Excerpted passage:
○ ○ ○ ○

What are the next big trends in China? Kunal Sinha suggested a few answers to this question, including:

  • Beauty – there are over one million cosmetic surgeries/year in China. Many Chinese are increasingly interested in beauty products and services.
  • Internet – there are 300 million internet users in China. This is a great opportunity to communicate with consumers.
  • Food – there is a huge diversity of food wants across the country.

Ogilvy & Mather segment the Chinese market according to cultural differences and languages spoken.

Six market segments were identified by Mr Sinha as the next big generations of consumers in China:

  1. 312 million children under the age of 15
  2. 143 million people above the age of 60
  3. The creatives
  4. The revivalists
  5. The expressionists
  6. The cynics

Mr Sinha gave examples of some striking statistics and trends for each of the above segments.


Peter Golder

Professor of Marketing and George and Edythe Heyman Faculty Fellow, New York University’s Stern School of Business

Peter Golder is Professor of Marketing and George and Edythe Heyman Faculty Fellow at New York University’s Stern School of Business. He has also held faculty appointments at UCLA and Peking University’s Guanghua School of Management. His primary research interests include new products, market entry, branding, and global marketing strategy. He has published many papers in leading academic journals including Marketing Science, Journal of Marketing, Journal of Marketing Research, and Management Science. His research has won five best-paper awards and been featured in The Wall Street Journal several times, as well as in The Financial Times, The Economist, Advertising Age, and other publications. He is the co-author of Will and Vision: How Latecomers Grow to Dominate Markets, which won the Berry Book prize and was also selected as one of the Top Ten Books of the Year by Harvard Business Review. He has appeared on CBS, CNN, and the Nightly Business Report to comment on business news stories.

○ ○ ○ ○

Entries shown:
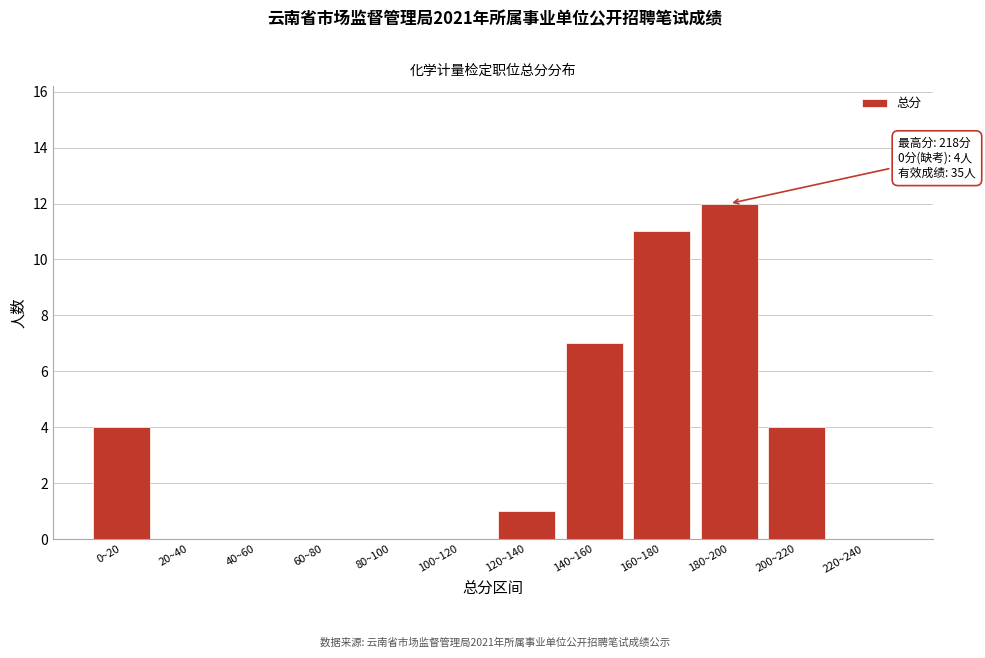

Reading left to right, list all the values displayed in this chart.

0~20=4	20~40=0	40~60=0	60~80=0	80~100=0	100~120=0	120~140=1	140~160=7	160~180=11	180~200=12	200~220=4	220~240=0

○ ○ ○ ○

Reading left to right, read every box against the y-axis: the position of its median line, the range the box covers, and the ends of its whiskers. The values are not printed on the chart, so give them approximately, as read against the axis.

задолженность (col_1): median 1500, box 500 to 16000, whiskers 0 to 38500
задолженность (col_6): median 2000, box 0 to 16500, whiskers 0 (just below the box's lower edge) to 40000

○ ○ ○ ○

Task 1:
Sum up the excerpted passage in two sentences.
Task 2:
For each statement, answer yes or no based on the excerpted passage, and quote the words that decide it.
(a) China has 300 million internet users.
(b) Peter Golder has held a faculty appointment at Peking University.
(c) Golder's research has won three best-paper awards.
Task 3:
Answer these questions using the excerpted passage.
(a) How many cosmetic surgeries are done in China each year?
(b) On what basis do Ogilvy & Mather divide the Chinese market?
(c) What prize did Will and Vision win?
The rows above are separate material from the excerpted passage.

Final answer 1:
Kunal Sinha named beauty, the internet, and food as next big trends in China and identified six market segments as the next big generations of Chinese consumers, including 312 million children under 15 and 143 million people above 60. The passage also profiles Peter Golder, a marketing professor at NYU's Stern School of Business whose research on topics such as new products, branding, and global marketing strategy has won five best-paper awards.

Final answer 2:
(a) Yes: "there are 300 million internet users in China"
(b) Yes: "He has also held faculty appointments at UCLA and Peking University’s Guanghua School of Management"
(c) No: "His research has won five best-paper awards"

Final answer 3:
(a) Over one million.
(b) Cultural differences and languages spoken.
(c) The Berry Book prize.